Friday, August 24, 2007

Art education

Now that I have kids, I often wonder why we stop drawing, playing in the mud, building forts, having imaginary friends and so on. Perhaps it's difficult for growing minds to make the distinction between childish behavior and child-like activities so both get left behind as we grow up.

I was looking for something on the Internet today when I stumbled upon an article on doodling on about.com that has some relevance to the topic. Here is an excerpt from the article:

Usually we have a limited visual vocabulary that we have at our disposal; depending on the age at which our artistic development stalled. Children learn a set of formal symbols – the face, house, sun, moon, flower, tree, bird, fish, and basic geometric shapes – that are established in early primary school. They might add more complex forms later, but rarely learn observational drawing. In the early teens, when realistic expression and detail become important, children keenly feel an inadequacy in their ability to draw realistically, and stop drawing. People who stopped drawing very early will tend to limit their doodles to repetitive geometric forms and the learned symbols from their childhood. Those that continued drawing in their teens will include more involved patterns and complex symbolic representations, while people who maintained an interest in creative expression may create intricate doodles and complete drawings.
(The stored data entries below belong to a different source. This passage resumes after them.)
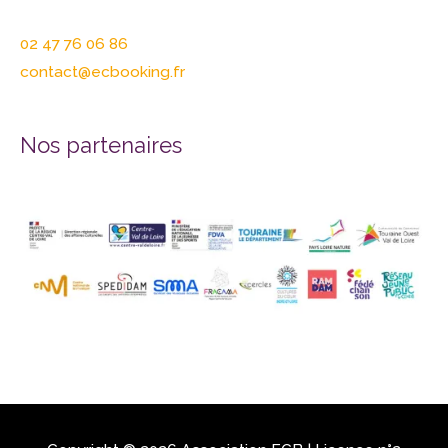
02 47 76 06 86
contact@ecbooking.fr
Nos partenaires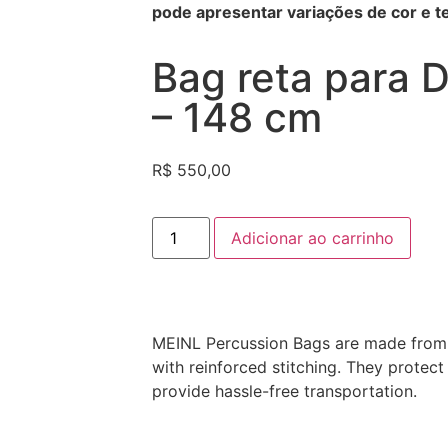
pode apresentar variações de cor e te
Bag reta para 
– 148 cm
R$
550,00
Adicionar ao carrinho
MEINL Percussion Bags are made from
with reinforced stitching. They protec
provide hassle-free transportation.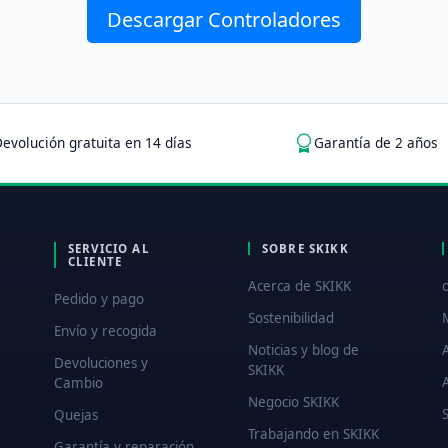
Descargar Controladores
evolución gratuita en 14 días
Garantía de 2 años
SERVICIO AL
SOBRE SKIKK
CLIENTE
Acerca de SKIKK
Pedido y pago
Sostenibilidad
Envío y recogida
Noticias y blog de
Devoluciones y
SKIKK
Cambio
Negocio SKIKK
Quejas
Trabajando en SKIKK
Garantía y reparación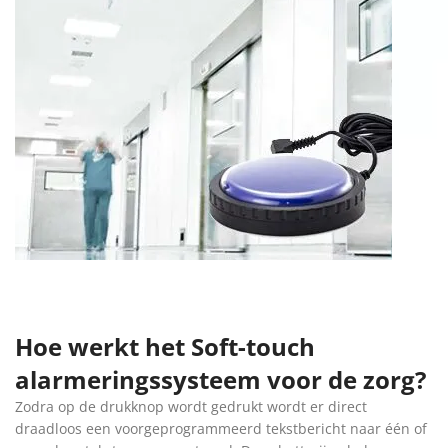
Hoe werkt het Soft-touch
alarmeringssysteem voor de zorg?
Zodra op de drukknop wordt gedrukt wordt er direct
draadloos een voorgeprogrammeerd tekstbericht naar één of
Now, I'm not saying that kids need to have training in the arts so that they can be good doodlers when they grow up, but I think ongoing education in the arts is important. My kids may decide they have no interest in art when they grow up and that's fine - but I want it to be a choice, not just something that happens.

1 comment:

  1. "My kids may decide they have no interest in art when they grow up and that's fine - but I want it to be a choice, not just something that happens." My thoughts exactly.